In unserem Beitrag „Zahlreiche (verurteilte) Neonazis tauchen ab – Wo bleibt die Steckbrief-Fahndung?“ haben wir mehrere Fragen formuliert um genauer zu erfahren, wann es zu einer Steckbrieffahndung für verurteilte und abgetauchte Neo-Nazis kommt.
Jetzt haben wir die erste Antwort auf unsere Fragen vom LKA Hessen erhalten.
Sehr geehrter Herr Klemke,
vielen Dank für Ihre Anfrage an uns.
- Welche Bedingungen müssen erfüllt sein, damit aus einer Straftat wie beispielsweise „dem Zündeln an, um und in einer Flüchtlingsunterkunft“ oder der „schweren Körperverletzung eines schwarzen Menschen“ eine Straftat mit rechtsextremistischem oder rassistischen Hintergrund wird?
################
AUFGABENSTELLUNG 1
Nennen Sie sämtliche Wendungen, die im Textauszug zur Steckbrieffahndung in deutschen Anführungszeichen („…“) stehen.
AUFGABENSTELLUNG 2
Setzen Sie den Textauszug zur Steckbrieffahndung im Anschluss an den letzten gezeigten Satz fort.

EINTRÄGE
################
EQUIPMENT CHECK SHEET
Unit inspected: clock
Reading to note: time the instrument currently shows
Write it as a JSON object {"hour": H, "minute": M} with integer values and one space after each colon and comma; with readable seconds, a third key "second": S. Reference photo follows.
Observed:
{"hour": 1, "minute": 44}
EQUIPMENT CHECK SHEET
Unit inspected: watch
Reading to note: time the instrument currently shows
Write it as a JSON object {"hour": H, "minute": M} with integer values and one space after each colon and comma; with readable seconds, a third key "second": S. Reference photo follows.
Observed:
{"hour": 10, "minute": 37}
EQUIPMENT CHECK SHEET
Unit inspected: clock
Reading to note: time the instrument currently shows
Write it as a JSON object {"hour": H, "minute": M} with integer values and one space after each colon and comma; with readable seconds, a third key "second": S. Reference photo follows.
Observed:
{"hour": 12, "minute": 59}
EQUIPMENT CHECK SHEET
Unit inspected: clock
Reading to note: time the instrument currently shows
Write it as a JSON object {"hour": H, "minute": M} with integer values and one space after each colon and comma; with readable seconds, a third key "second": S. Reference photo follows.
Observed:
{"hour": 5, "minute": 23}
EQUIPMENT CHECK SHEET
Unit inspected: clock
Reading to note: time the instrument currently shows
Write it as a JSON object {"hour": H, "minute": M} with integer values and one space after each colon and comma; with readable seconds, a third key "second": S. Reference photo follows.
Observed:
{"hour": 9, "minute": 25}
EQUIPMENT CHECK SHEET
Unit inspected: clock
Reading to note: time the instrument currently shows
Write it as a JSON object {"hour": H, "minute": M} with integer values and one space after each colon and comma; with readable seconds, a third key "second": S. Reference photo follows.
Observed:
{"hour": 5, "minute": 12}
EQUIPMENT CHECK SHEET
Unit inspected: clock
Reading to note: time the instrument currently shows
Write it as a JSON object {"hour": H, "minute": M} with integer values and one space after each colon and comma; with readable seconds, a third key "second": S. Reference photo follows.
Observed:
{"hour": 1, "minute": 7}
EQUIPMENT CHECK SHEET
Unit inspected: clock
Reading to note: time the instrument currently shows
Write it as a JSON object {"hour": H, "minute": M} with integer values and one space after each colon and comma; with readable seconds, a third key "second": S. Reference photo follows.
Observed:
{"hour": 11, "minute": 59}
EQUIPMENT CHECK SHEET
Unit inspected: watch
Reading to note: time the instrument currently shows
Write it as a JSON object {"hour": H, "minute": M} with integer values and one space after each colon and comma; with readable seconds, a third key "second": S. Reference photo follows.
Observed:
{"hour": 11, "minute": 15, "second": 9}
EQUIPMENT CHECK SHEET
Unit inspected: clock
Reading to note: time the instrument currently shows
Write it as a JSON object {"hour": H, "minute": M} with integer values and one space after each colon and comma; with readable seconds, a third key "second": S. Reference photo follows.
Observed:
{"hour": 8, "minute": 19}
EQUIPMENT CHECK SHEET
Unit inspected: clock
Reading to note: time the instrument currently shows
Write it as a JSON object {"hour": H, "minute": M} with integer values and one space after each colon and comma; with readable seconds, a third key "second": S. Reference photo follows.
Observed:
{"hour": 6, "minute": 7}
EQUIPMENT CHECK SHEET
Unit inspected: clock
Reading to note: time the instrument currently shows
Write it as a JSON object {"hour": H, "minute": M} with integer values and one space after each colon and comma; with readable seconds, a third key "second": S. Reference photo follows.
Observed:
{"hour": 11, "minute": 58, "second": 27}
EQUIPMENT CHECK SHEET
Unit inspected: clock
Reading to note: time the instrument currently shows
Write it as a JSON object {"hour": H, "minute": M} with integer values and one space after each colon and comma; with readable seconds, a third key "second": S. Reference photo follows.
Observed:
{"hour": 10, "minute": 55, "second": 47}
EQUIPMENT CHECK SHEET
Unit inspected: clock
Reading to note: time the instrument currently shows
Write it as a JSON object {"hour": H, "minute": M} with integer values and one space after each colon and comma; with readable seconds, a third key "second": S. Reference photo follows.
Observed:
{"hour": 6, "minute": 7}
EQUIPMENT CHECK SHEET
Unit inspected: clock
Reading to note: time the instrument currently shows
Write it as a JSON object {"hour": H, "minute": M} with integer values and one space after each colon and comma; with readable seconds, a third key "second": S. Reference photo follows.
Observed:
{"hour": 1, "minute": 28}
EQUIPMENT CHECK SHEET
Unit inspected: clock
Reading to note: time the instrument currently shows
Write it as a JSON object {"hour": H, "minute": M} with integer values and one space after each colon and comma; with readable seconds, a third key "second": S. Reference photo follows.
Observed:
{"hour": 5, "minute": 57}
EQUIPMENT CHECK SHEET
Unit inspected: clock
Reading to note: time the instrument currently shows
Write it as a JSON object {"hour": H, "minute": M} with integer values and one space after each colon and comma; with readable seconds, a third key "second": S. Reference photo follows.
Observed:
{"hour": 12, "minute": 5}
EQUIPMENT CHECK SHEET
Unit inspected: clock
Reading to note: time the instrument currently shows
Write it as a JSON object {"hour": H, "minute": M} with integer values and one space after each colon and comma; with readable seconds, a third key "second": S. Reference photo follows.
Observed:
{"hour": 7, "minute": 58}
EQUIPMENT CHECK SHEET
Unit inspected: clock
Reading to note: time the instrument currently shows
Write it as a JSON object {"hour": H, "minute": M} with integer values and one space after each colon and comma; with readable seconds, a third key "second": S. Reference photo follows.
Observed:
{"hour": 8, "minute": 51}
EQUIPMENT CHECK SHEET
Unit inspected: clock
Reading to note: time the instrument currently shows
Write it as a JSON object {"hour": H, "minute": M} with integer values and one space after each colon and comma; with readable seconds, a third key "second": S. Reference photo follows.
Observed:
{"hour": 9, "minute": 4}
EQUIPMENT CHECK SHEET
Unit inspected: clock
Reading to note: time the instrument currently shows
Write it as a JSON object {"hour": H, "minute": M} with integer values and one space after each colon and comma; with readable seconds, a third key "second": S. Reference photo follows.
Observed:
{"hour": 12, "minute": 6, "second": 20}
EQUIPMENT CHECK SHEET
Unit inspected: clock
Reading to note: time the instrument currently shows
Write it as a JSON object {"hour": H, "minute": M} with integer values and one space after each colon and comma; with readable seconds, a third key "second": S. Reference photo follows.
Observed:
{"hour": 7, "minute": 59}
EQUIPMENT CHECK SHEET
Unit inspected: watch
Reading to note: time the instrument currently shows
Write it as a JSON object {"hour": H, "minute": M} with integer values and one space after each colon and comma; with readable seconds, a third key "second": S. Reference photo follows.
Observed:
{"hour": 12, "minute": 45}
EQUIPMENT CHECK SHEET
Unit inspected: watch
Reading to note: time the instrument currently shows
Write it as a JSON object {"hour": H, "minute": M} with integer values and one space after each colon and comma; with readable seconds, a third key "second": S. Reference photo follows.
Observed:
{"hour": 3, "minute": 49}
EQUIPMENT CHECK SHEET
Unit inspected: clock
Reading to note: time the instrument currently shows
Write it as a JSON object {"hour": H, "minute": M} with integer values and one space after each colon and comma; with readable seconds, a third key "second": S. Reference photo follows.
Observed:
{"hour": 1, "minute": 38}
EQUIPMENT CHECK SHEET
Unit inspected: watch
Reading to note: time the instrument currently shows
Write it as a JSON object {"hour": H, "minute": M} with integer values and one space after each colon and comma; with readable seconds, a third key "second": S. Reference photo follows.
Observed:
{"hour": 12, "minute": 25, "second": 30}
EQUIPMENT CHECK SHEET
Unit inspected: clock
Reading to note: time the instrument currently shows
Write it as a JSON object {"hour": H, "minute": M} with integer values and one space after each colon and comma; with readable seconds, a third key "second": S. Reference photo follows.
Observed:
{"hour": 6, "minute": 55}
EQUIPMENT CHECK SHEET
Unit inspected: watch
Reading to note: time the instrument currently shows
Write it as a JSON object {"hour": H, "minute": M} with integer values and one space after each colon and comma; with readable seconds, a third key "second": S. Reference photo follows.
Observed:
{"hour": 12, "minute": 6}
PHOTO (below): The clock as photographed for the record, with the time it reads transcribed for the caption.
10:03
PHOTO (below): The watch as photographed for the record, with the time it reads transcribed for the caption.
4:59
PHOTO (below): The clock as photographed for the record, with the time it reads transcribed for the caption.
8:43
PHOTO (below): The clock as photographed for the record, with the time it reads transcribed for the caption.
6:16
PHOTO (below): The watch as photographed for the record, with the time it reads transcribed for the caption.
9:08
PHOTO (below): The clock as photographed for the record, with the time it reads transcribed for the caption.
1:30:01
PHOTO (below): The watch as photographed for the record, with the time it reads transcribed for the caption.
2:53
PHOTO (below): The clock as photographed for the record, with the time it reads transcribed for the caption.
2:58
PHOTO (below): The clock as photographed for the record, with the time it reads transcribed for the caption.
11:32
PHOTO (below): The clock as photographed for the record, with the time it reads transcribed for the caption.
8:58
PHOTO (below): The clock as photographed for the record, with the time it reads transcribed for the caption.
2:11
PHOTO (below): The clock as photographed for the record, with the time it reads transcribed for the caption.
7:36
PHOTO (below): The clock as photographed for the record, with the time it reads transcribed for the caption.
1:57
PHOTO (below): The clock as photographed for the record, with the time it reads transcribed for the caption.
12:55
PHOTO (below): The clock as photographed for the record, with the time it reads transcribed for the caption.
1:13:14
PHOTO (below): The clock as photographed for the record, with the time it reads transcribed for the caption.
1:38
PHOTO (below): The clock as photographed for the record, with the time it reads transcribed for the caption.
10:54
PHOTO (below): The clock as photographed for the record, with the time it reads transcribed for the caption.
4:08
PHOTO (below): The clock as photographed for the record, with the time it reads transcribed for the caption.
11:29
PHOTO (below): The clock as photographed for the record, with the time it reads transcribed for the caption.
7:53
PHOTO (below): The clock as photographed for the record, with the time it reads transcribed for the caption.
################
ERGEBNIS 1
- „Zahlreiche (verurteilte) Neonazis tauchen ab – Wo bleibt die Steckbrief-Fahndung?“
- „dem Zündeln an, um und in einer Flüchtlingsunterkunft“
- „schweren Körperverletzung eines schwarzen Menschen“

ERGEBNIS 2
Der Politisch motivierten Kriminalität werden Straftaten zugeordnet, wenn in Würdigung der Umstände der Tat und/oder der Einstellung des Täters Anhaltspunkte dafür vorliegen, dass
- sie den demokratischen Willensbildungsprozess beeinflussen sollen, der Erreichung oder Verhinderung politischer Ziele dienen oder sich gegen die Realisierung politischer Entscheidungen richten,
- sich gegen die freiheitlich demokratische Grundordnung bzw. eines ihrer Wesensmerkmale, den Bestand und die Sicherheit des Bundes oder eines Landes richten oder eine ungesetzliche Beeinträchtigung der Amtsführung von Mitgliedern der Verfassungsorgane des Bundes oder eines Landes zum Ziel haben,
- durch Anwendung von Gewalt oder darauf gerichtete Vorbereitungshandlungen auswärtige Belange der Bundesrepublik Deutschland gefährden,
- gegen eine Person wegen ihrer politischen Einstellung, Nationalität, Volkszugehörigkeit, Rasse, Hautfarbe, Religion, Weltanschauung, Herkunft oder aufgrund ihres äußeren Erscheinungsbildes, ihrer Behinderung, ihrer sexuellen Orientierung oder ihres gesellschaftlichen Status gerichtet sind
und die Tathandlung damit im Kausalzusammenhang steht bzw. sich in diesem Zusammenhang gegen eine Institution/Sache oder ein Objekt richtet.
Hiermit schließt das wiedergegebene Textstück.